Brief: Write only the count of lines that hold the word "buyPrc" in the listing.

Given entries:
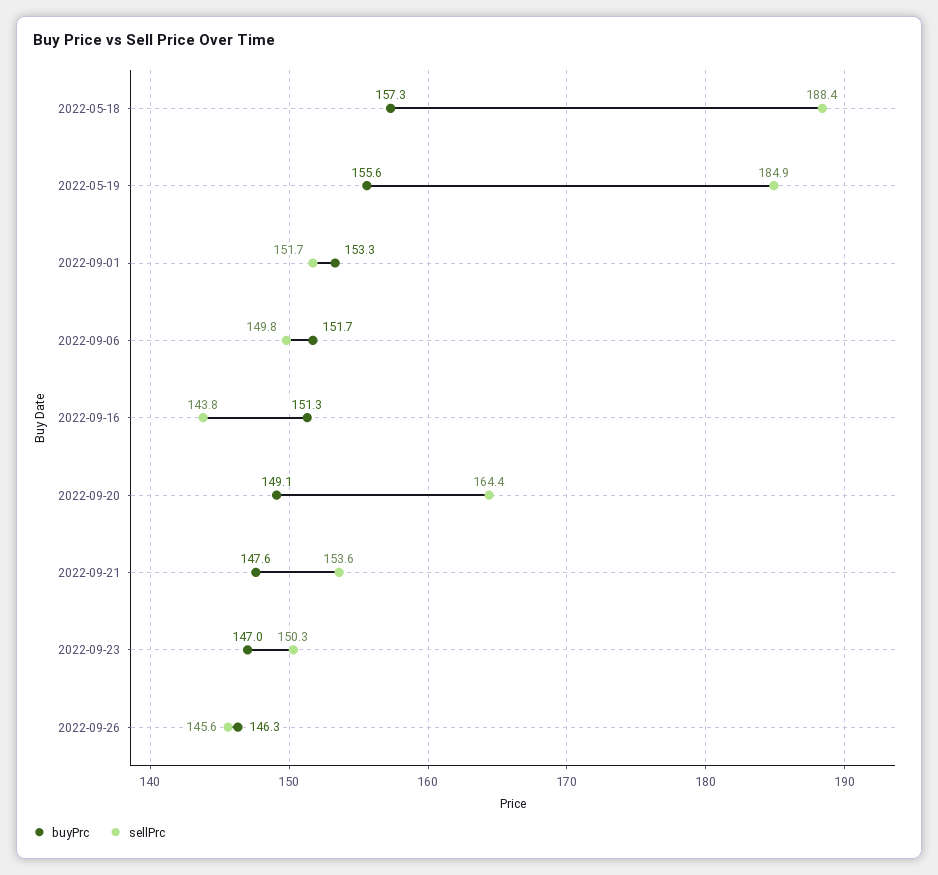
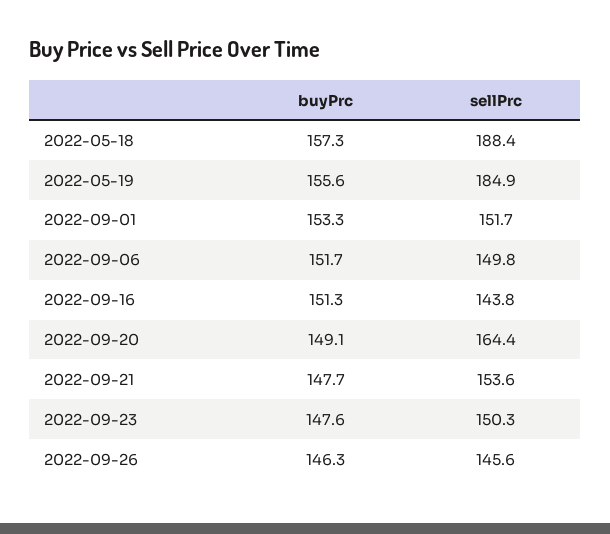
buyPrc, 2022-09-21: 147.6 -> 147.7
buyPrc, 2022-09-23: 147 -> 147.6

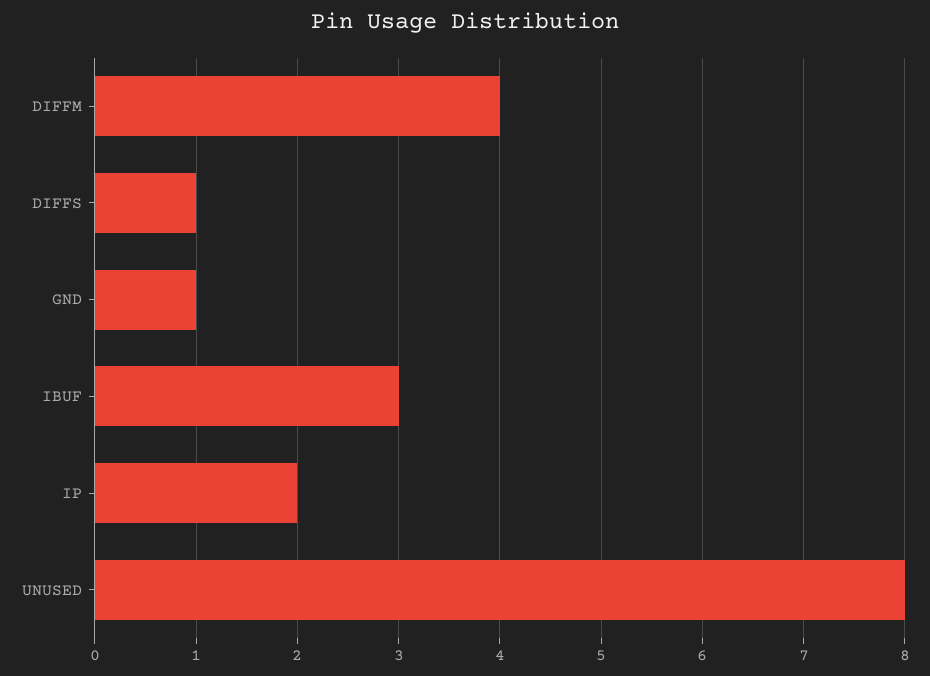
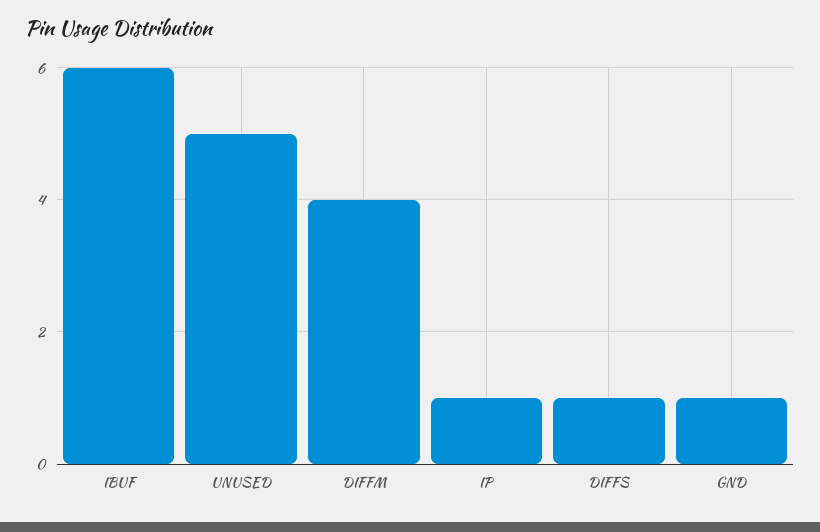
IBUF: 3 -> 6
IP: 2 -> 1
UNUSED: 8 -> 5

Solution for this task: 2